What to produce:
Read through the records below and copy each line that uses the word "voeten".

Extracted records:
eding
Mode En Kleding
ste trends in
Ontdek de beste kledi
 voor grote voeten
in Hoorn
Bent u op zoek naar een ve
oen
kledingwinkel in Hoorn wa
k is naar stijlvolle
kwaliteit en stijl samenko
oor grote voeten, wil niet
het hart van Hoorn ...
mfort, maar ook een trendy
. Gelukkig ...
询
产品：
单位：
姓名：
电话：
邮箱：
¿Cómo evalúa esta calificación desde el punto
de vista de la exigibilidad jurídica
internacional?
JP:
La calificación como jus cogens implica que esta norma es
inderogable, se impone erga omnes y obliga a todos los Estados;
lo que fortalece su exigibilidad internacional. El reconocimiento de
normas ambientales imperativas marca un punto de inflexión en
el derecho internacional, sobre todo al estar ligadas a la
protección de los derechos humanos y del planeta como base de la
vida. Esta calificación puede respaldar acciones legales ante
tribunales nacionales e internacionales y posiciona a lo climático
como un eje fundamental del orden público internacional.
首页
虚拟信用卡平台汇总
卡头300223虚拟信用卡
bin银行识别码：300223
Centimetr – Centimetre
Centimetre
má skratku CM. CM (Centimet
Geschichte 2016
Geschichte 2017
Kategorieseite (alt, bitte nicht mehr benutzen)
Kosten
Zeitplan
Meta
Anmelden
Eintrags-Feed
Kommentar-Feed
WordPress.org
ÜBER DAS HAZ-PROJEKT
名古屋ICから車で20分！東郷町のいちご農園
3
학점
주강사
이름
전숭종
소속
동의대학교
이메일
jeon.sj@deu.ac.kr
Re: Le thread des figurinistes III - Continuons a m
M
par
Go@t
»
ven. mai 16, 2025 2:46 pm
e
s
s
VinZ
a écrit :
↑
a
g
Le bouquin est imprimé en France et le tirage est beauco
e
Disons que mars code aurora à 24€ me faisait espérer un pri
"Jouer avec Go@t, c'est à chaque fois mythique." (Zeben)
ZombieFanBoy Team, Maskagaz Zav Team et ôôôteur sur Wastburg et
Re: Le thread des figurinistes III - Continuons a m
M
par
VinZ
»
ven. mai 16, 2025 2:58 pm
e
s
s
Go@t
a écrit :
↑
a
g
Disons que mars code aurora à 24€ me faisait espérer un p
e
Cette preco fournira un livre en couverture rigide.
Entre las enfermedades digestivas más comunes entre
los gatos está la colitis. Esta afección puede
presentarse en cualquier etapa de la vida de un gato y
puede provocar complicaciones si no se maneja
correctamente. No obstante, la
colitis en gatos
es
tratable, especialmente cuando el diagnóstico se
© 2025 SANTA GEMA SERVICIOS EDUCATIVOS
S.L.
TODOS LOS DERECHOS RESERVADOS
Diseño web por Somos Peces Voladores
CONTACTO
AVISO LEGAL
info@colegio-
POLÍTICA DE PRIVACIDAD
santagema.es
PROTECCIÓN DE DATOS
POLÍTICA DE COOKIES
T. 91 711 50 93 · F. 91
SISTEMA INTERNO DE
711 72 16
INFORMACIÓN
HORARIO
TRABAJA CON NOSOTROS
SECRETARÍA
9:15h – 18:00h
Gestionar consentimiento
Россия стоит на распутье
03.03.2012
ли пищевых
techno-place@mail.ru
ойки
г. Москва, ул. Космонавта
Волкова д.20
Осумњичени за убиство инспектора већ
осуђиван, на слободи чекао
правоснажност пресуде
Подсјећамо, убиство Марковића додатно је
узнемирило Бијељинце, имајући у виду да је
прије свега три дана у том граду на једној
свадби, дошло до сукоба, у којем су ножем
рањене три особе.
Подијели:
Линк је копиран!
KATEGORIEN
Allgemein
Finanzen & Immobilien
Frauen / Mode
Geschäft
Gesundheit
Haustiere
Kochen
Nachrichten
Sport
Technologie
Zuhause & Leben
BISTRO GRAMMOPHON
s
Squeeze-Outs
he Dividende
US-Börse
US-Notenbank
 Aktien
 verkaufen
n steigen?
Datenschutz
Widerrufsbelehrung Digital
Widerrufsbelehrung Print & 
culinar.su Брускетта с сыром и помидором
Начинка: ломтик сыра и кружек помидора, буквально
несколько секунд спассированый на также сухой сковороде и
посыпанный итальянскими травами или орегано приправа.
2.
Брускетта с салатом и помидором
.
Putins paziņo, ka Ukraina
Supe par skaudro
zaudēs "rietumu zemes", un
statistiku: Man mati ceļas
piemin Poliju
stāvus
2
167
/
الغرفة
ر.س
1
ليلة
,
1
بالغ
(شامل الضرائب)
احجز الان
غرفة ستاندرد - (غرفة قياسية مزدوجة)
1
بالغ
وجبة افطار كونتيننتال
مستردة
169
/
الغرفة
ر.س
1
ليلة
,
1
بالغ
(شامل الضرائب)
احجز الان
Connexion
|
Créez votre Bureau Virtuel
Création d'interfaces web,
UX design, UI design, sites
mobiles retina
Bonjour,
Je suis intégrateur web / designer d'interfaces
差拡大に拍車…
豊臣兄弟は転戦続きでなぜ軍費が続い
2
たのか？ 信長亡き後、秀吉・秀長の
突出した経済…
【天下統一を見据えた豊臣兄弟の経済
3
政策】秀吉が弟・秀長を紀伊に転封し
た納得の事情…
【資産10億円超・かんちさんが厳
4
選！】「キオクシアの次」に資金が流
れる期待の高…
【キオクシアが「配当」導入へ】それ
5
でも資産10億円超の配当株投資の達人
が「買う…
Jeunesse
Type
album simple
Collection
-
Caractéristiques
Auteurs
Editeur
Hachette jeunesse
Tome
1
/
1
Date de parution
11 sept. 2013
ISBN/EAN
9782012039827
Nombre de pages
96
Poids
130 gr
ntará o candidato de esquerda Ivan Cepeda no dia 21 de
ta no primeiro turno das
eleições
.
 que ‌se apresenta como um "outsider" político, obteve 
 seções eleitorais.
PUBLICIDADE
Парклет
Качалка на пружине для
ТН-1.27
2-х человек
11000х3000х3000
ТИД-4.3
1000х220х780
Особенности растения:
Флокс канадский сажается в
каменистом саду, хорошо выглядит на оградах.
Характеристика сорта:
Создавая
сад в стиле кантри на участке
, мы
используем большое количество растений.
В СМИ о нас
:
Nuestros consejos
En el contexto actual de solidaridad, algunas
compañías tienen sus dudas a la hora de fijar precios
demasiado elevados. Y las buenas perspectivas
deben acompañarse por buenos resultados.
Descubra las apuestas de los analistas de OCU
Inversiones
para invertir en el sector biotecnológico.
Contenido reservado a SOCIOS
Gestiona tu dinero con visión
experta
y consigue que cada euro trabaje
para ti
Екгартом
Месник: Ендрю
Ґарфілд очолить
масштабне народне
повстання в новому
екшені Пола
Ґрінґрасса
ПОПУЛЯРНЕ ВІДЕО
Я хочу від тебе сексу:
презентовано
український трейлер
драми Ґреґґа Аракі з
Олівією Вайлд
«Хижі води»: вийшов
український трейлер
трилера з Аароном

Exercise answer:
 voor grote voeten
oor grote voeten, wil niet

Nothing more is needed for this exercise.